Vielen Dank für Ihre Nachricht. Ich kann Ihr Anliegen nachvollziehen, teile Ihre kritische Einschätzung in Bezug auf die Berichterstattung zu den Fallzahlen jedoch nicht. In der Tat veröffentlicht das RKI in seinen Lageberichten weiterhin die Entwicklung der summierten übermittelten Infektionen. Ich gehe davon aus, dass sich diese Darstellungsform nicht zuletzt deshalb etabliert hat, weil die „Flatten the curve“-Strategie, die gerade zu Beginn der Pandemie in Deutschland in aller Munde war, eng damit verknüpft ist. Neben der kumulierten Zahl enthält der Lagebericht des RKI ebenso eine graphische Darstellung der täglichen Neuinfektionen. Hier ist der positive Trend (bis hierher), also der Rückgang der Neuinfektionen auf den ersten Blick ersichtlich.
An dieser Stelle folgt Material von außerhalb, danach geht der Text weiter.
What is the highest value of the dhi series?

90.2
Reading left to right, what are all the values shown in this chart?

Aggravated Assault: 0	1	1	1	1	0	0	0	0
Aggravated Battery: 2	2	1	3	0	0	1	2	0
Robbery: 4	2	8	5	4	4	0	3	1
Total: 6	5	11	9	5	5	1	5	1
Zahlreiche Medien beziehen sich auf die Rohdaten des RKI und erstellen hieraus eigene Tabellen und Diagramme. Berücksichtigt werden hierbei in der Regel die Gesamtzahl der Infektionen, Gesamtzahl der Genesenen, Gesamtzahl der Verstorbenen, (Durchschnittswerte) tägliche(r) Neuinfektionen, Veränderungen zum Vortag und weitere. Ich selbst habe nicht den Eindruck, dass in den vergangenen Tagen bzw. Wochen der positive Trend, den es glücklicherweise zu verzeichnen gibt, zu kurz kam. Unabhängig davon, dass ich als Politiker - zum Glück - ohnehin keinen Einfluss auf Form oder Inhalt der Medienberichterstattung habe, sehe ich im Allgemeinen keinen Anlass, die Arbeit der Medien im Zusammenhang mit der Corona-Pandemie kritisch zu bewerten.
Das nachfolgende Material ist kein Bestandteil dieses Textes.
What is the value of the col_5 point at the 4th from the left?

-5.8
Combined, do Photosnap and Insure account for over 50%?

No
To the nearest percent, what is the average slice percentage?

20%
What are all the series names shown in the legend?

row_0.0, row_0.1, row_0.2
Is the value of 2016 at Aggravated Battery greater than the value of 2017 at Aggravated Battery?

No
Die Reproduktionszahl R ist nur ein Parameter, um die Dynamik der Corona-Infektionen einzuschätzen. Sie ist in der Tat durch eine statistische Unsicherheit gekennzeichnet, weil Neuinfektionen verzögert eingerechnet werden. Grundsätzlich werden für die Berechnung die Neuinfektionen in vier Tagen mit den Infektionen in den vier Tagen zuvor ins Verhältnis gesetzt. Die aktuelle Reproduktionszahl bildet jeweils das Infektionsgeschehen etwa zehn Tage zuvor ab. Das RKI hat jüngst angekündigt nun zusätzlich den geglätteten R-Wert einzuführen, wobei hierbei die Schwankungen durch einzelne Hotspots nicht berücksichtigt werden und damit präzisere Aussagen über längerfristige Trends getroffen werden können. Nichtsdestotrotz bleiben die beiden Parameter nur ein Faktor von mehreren zur (politischen) Beurteilung der Lage.